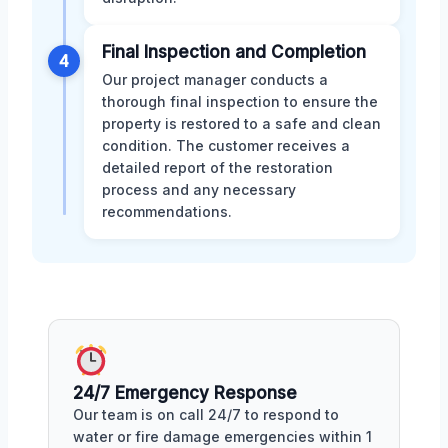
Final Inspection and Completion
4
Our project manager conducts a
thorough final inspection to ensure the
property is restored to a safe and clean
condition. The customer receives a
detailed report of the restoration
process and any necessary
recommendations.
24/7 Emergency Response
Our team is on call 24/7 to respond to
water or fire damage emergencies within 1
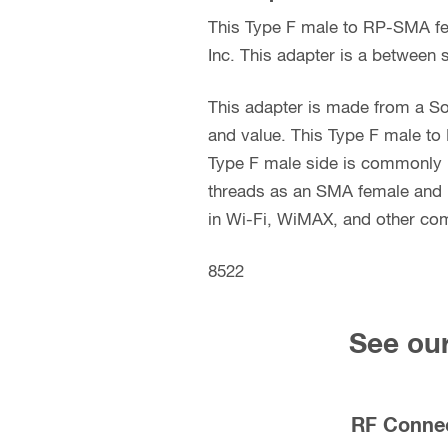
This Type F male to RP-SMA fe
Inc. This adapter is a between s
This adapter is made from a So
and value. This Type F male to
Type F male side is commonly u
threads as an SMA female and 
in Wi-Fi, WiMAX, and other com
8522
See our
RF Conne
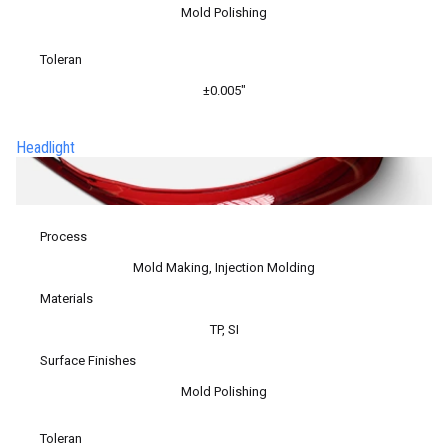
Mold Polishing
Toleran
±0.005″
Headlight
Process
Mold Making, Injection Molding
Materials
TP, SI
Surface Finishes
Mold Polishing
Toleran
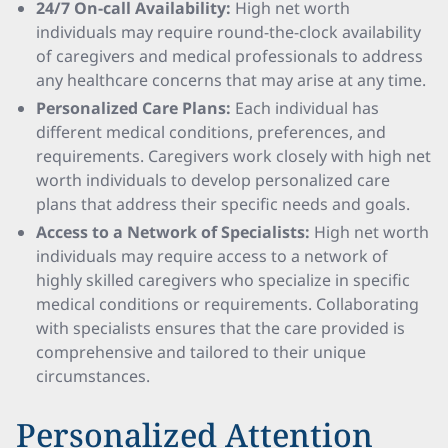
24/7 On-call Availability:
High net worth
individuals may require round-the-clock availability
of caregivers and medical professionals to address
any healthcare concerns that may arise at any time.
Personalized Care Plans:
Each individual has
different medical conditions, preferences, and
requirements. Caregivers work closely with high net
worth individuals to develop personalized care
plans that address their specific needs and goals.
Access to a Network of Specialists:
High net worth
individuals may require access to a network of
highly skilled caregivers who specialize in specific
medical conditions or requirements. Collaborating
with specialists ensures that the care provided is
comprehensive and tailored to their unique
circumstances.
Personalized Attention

= = = = = = =

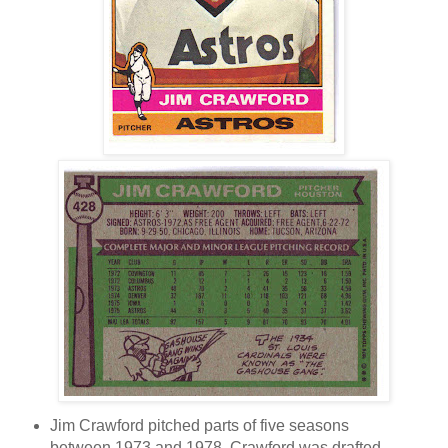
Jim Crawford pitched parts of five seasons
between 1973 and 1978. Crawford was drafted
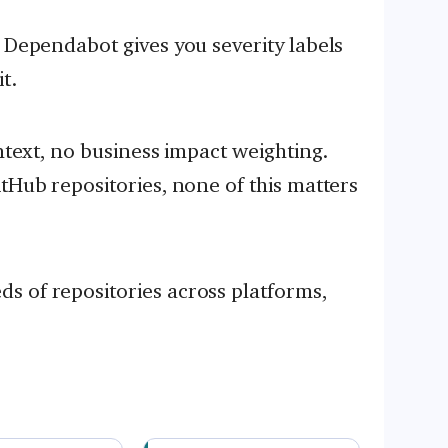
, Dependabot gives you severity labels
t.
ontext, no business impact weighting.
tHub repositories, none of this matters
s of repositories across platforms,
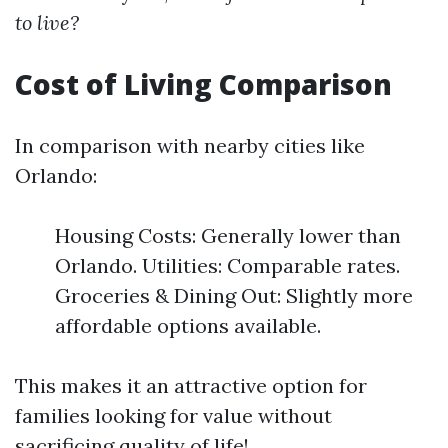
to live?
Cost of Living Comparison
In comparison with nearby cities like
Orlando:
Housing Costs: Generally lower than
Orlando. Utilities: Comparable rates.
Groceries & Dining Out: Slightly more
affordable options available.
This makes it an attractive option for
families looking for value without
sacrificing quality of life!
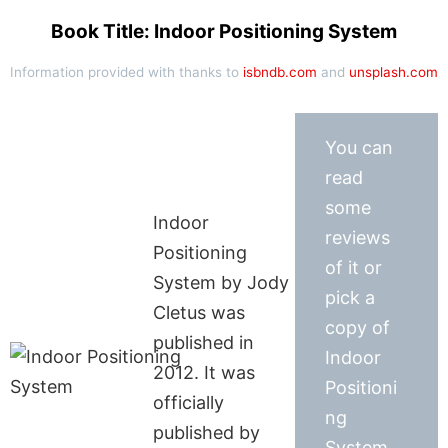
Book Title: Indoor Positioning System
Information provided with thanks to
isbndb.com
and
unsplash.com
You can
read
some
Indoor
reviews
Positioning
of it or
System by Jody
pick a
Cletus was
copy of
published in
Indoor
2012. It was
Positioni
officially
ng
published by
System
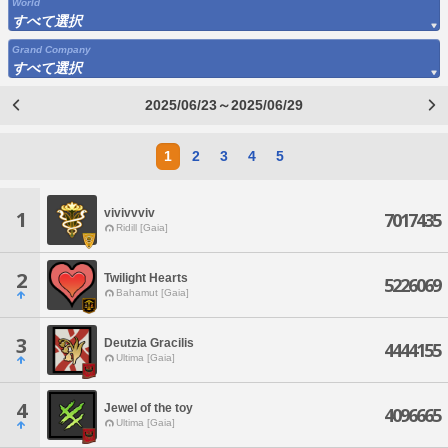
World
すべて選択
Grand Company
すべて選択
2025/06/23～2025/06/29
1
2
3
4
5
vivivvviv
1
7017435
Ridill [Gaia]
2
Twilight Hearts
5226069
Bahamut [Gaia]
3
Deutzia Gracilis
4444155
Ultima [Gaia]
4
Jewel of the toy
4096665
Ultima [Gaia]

= = = = = = =

* What you should do
Copy each line above holding "between".

* Task solution
Inc. This adapter is a between s
between 1973 and 1978. Crawford was drafted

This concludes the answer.